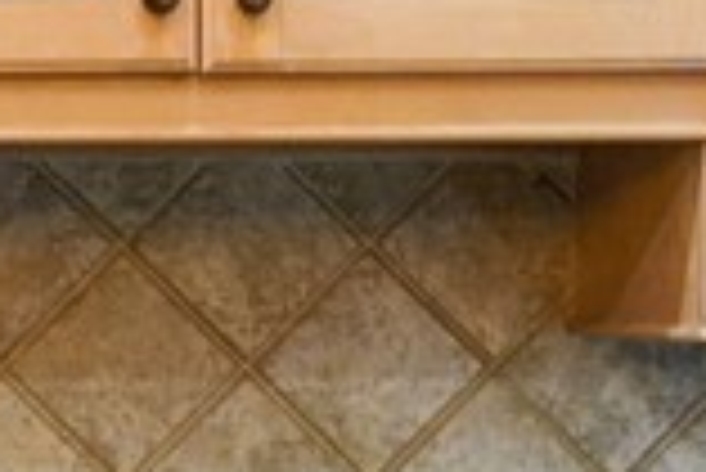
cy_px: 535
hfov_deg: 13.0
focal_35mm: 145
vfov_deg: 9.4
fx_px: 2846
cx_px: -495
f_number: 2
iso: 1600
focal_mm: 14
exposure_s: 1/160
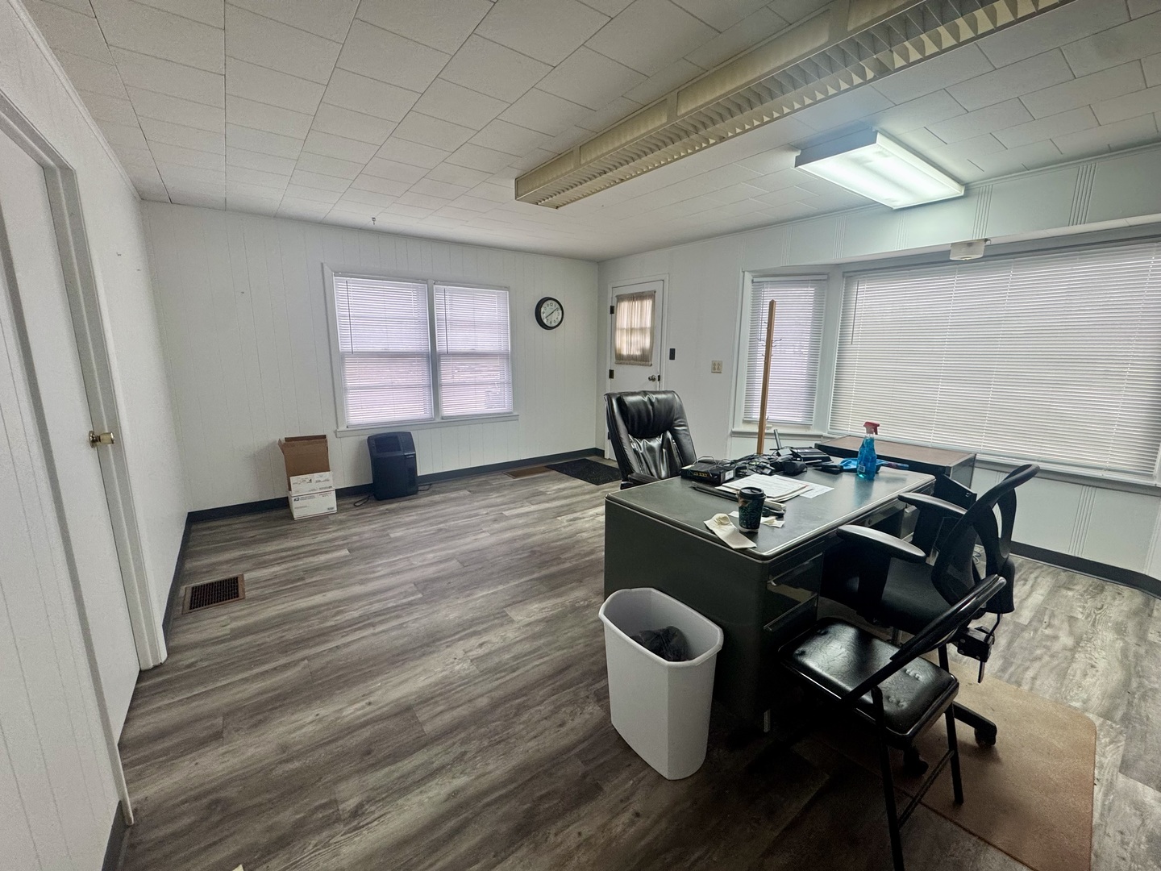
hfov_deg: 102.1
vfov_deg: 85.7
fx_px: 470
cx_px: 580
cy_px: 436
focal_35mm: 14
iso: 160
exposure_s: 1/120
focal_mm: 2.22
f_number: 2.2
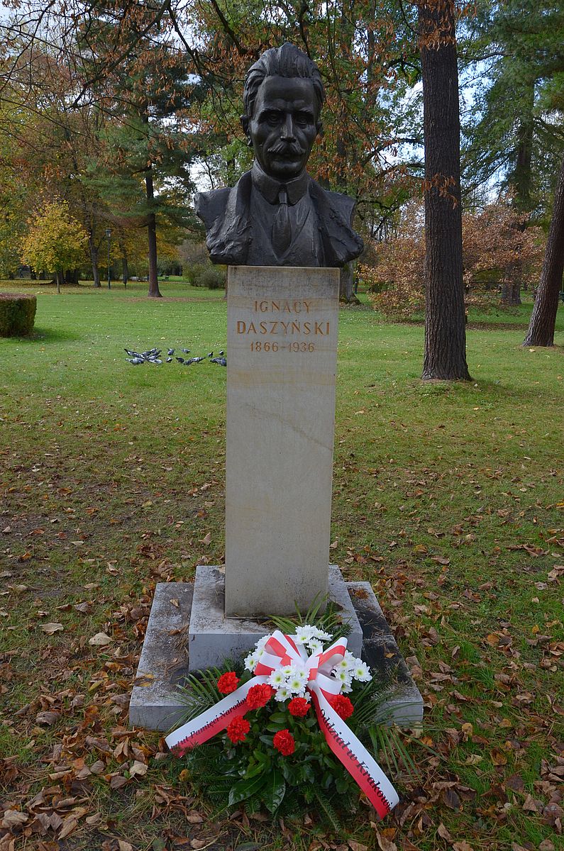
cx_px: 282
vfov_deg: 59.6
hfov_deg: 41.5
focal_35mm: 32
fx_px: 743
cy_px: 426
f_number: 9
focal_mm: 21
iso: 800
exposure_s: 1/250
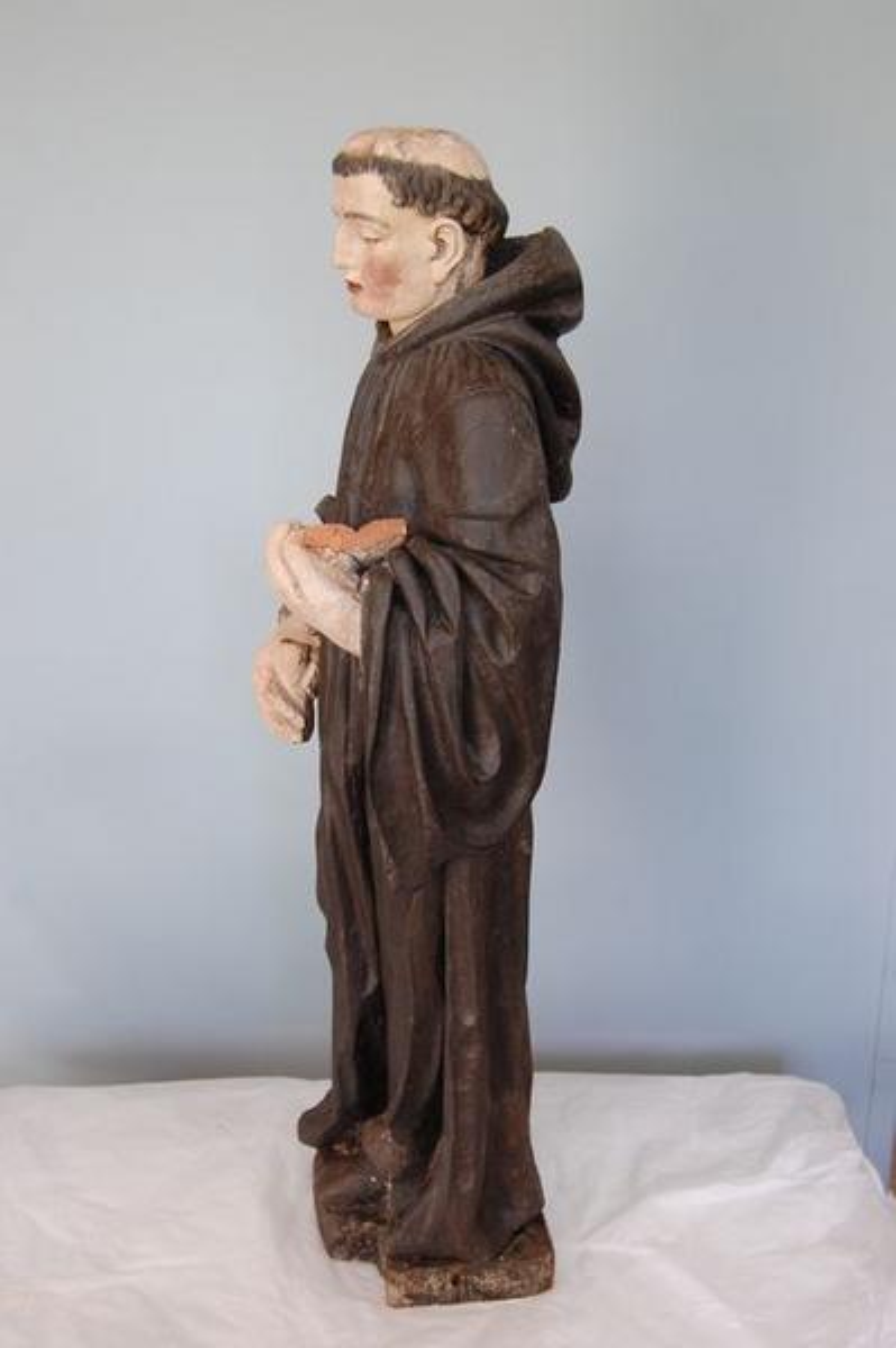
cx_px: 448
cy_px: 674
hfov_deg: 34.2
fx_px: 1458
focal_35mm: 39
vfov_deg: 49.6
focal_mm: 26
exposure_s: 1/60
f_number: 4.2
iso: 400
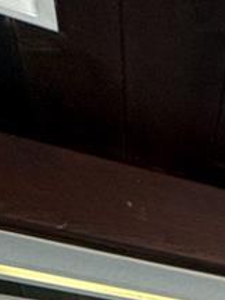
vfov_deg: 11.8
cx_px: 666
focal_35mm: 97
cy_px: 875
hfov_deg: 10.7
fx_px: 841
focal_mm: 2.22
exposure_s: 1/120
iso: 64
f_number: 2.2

EXERCISE - What is needed is an exact copy of the records above, with no pictures in it.

SOLUTION TO THIS PROBLEM -
cy_px: 535
hfov_deg: 13.0
focal_35mm: 145
vfov_deg: 9.4
fx_px: 2846
cx_px: -495
f_number: 2
iso: 1600
focal_mm: 14
exposure_s: 1/160
hfov_deg: 102.1
vfov_deg: 85.7
fx_px: 470
cx_px: 580
cy_px: 436
focal_35mm: 14
iso: 160
exposure_s: 1/120
focal_mm: 2.22
f_number: 2.2
cx_px: 282
vfov_deg: 59.6
hfov_deg: 41.5
focal_35mm: 32
fx_px: 743
cy_px: 426
f_number: 9
focal_mm: 21
iso: 800
exposure_s: 1/250
cx_px: 448
cy_px: 674
hfov_deg: 34.2
fx_px: 1458
focal_35mm: 39
vfov_deg: 49.6
focal_mm: 26
exposure_s: 1/60
f_number: 4.2
iso: 400
vfov_deg: 11.8
cx_px: 666
focal_35mm: 97
cy_px: 875
hfov_deg: 10.7
fx_px: 841
focal_mm: 2.22
exposure_s: 1/120
iso: 64
f_number: 2.2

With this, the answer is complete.